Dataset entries
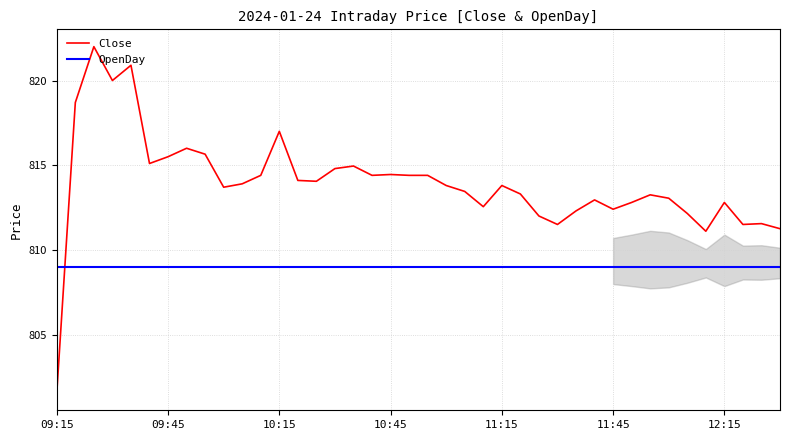

Which series has the largest total across all categories?

Close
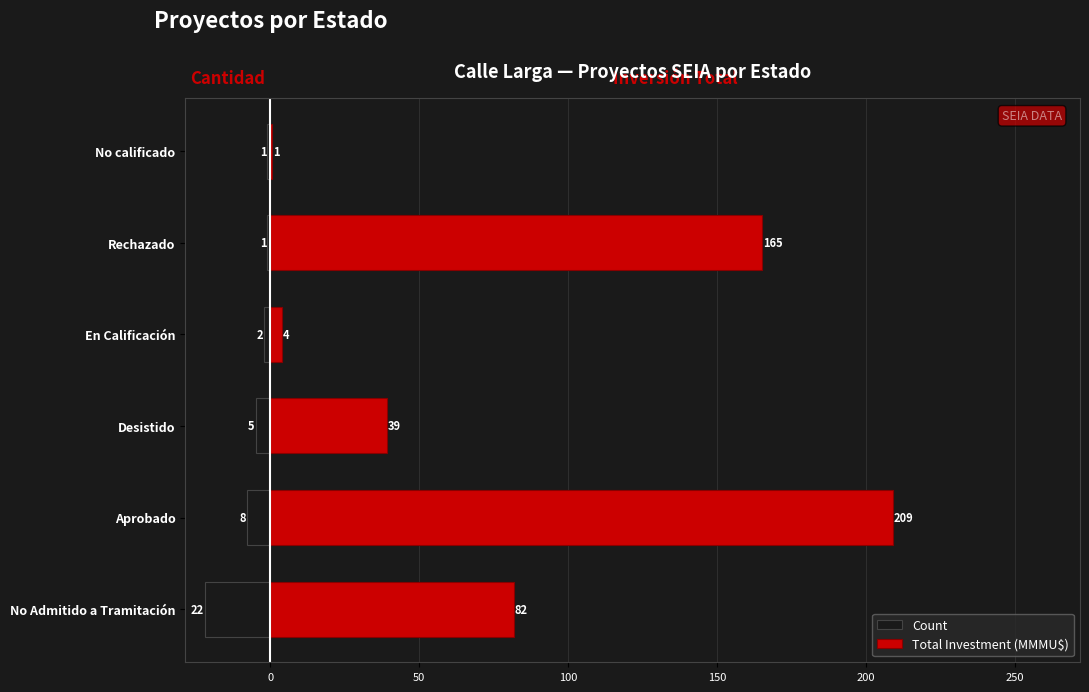

How many data points in Total Investment (MMMU$) are above 81?

3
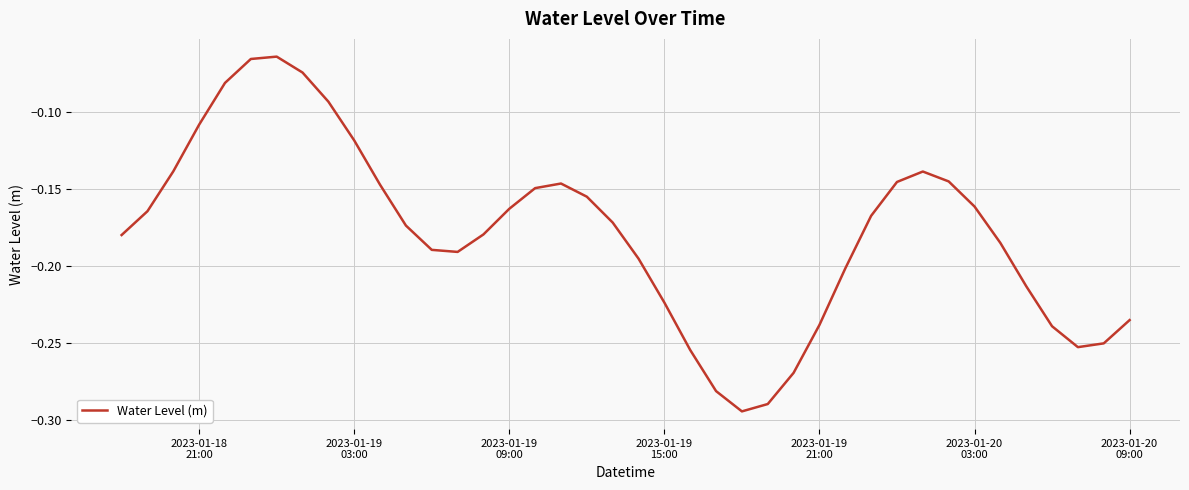

How many points are lower than both their immediate neighbors (excluding endpoints)?

3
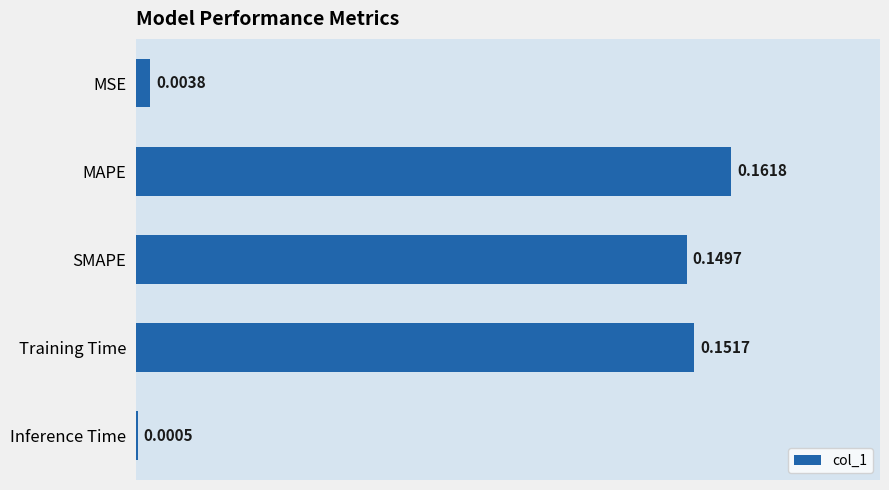

Which label corresponds to the largest value in the chart?

MAPE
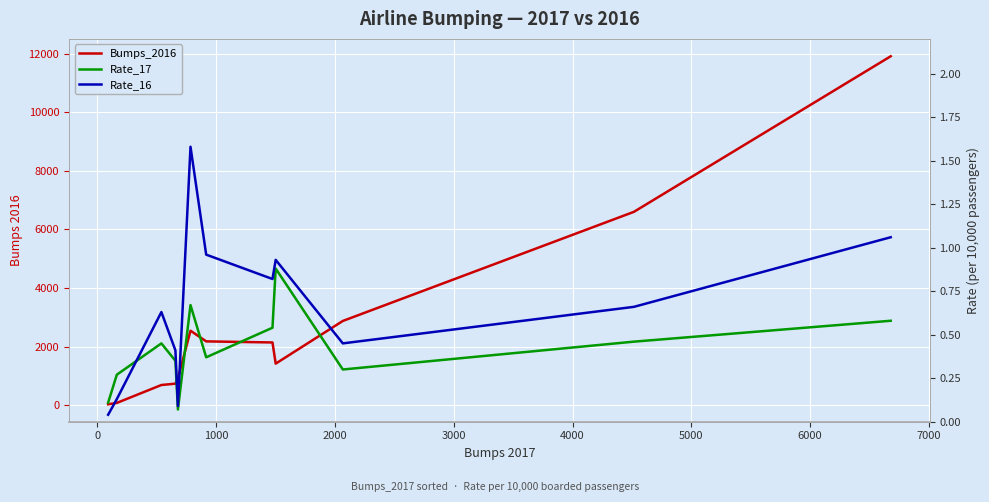

True or false: Bumps_2016 and Rate_17 intersect in this chart.

False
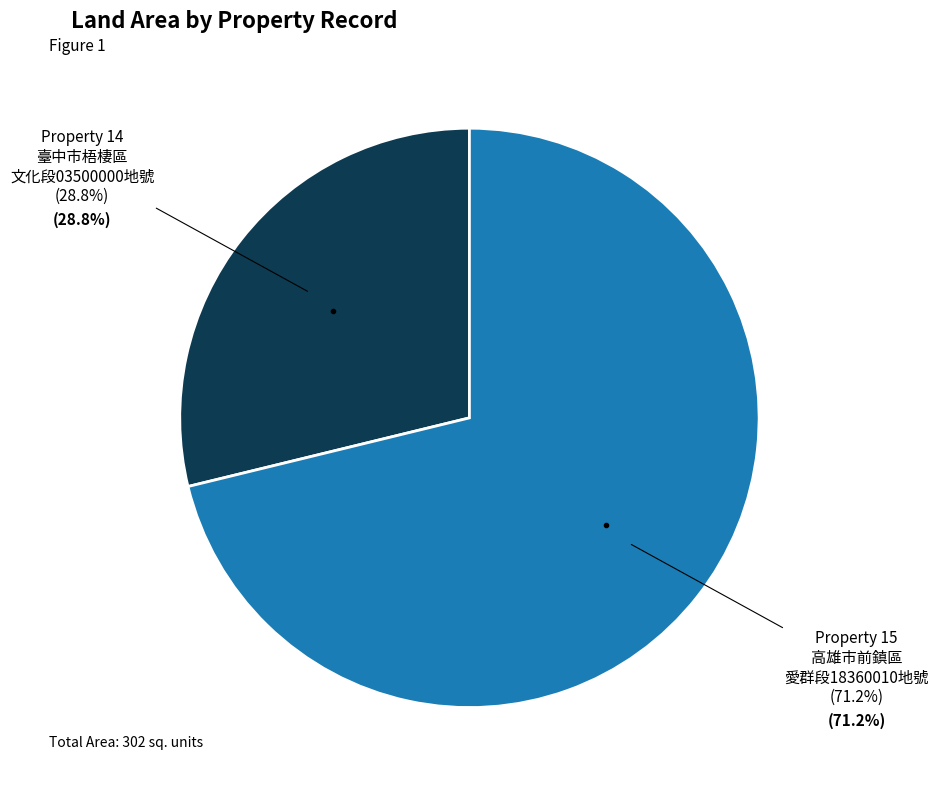

Does 14 represent more than half of the total?

No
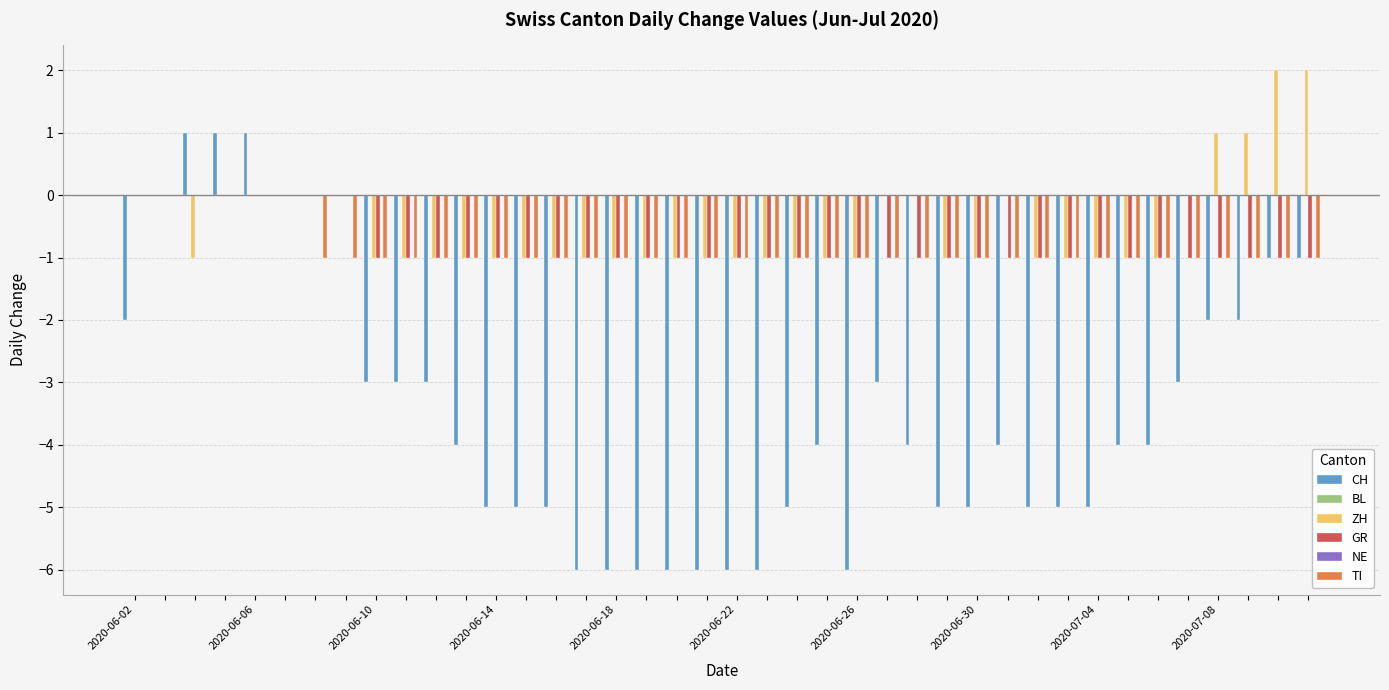

What is the average value of the GR series?

-1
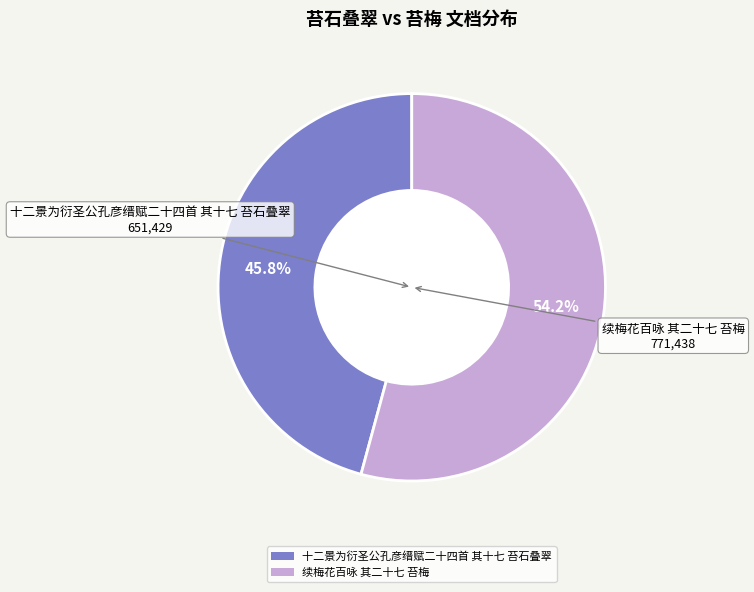

Between 十二景为衍圣公孔彦缙赋二十四首 其十七 苔石叠翠 and 续梅花百咏 其二十七 苔梅, which is larger?

续梅花百咏 其二十七 苔梅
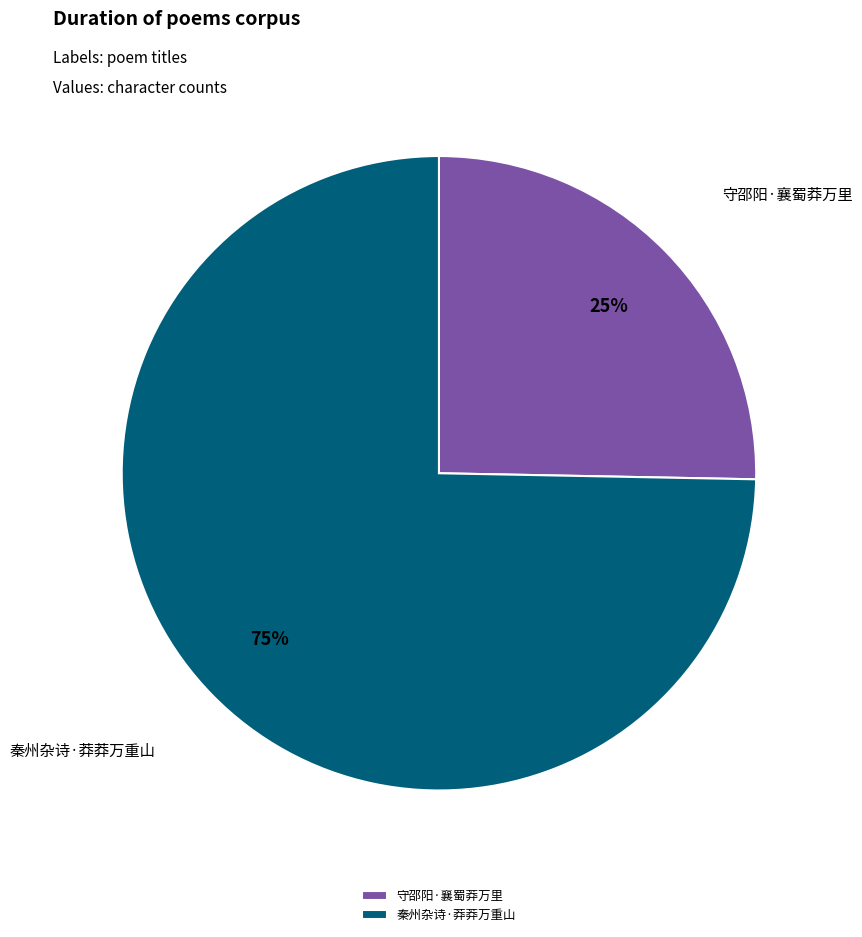

Does 秦州杂诗·莽莽万重山 represent more than half of the total?

Yes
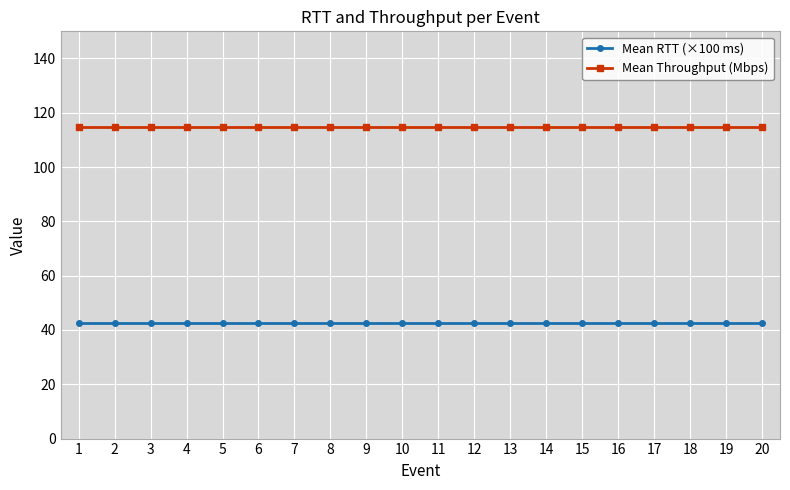

What is the minimum value for Mean Throughput (Mbps)?

114.7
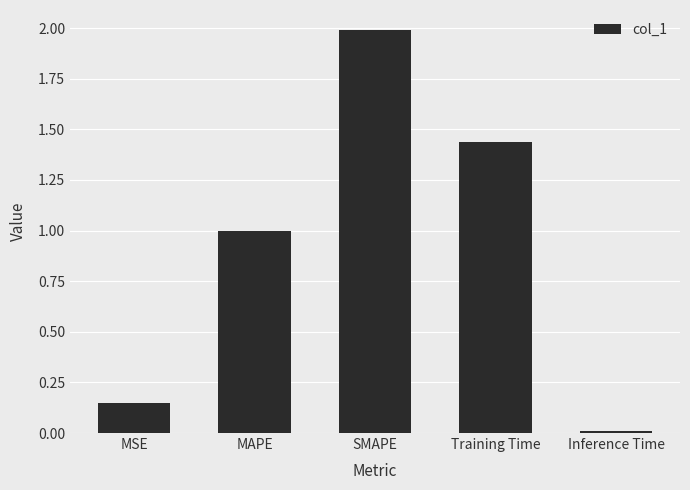

List the labels in order of value, largest first.

SMAPE, Training Time, MAPE, MSE, Inference Time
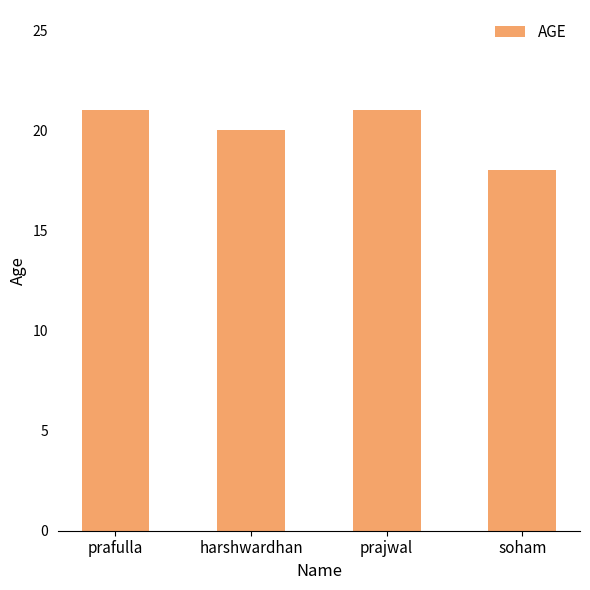

Which category has the lowest value across all series?

soham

§ AIM OF THE EXERCISE: Copy every one of the entries above word for word, line by line. Leave out the pictures.

§ ANSWER FOR THIS EXERCISE:
Which series has the largest total across all categories?

Close

How many data points in Total Investment (MMMU$) are above 81?

3

How many points are lower than both their immediate neighbors (excluding endpoints)?

3

Which label corresponds to the largest value in the chart?

MAPE

True or false: Bumps_2016 and Rate_17 intersect in this chart.

False

Does 14 represent more than half of the total?

No

What is the average value of the GR series?

-1

Between 十二景为衍圣公孔彦缙赋二十四首 其十七 苔石叠翠 and 续梅花百咏 其二十七 苔梅, which is larger?

续梅花百咏 其二十七 苔梅

Does 秦州杂诗·莽莽万重山 represent more than half of the total?

Yes

What is the minimum value for Mean Throughput (Mbps)?

114.7

List the labels in order of value, largest first.

SMAPE, Training Time, MAPE, MSE, Inference Time

Which category has the lowest value across all series?

soham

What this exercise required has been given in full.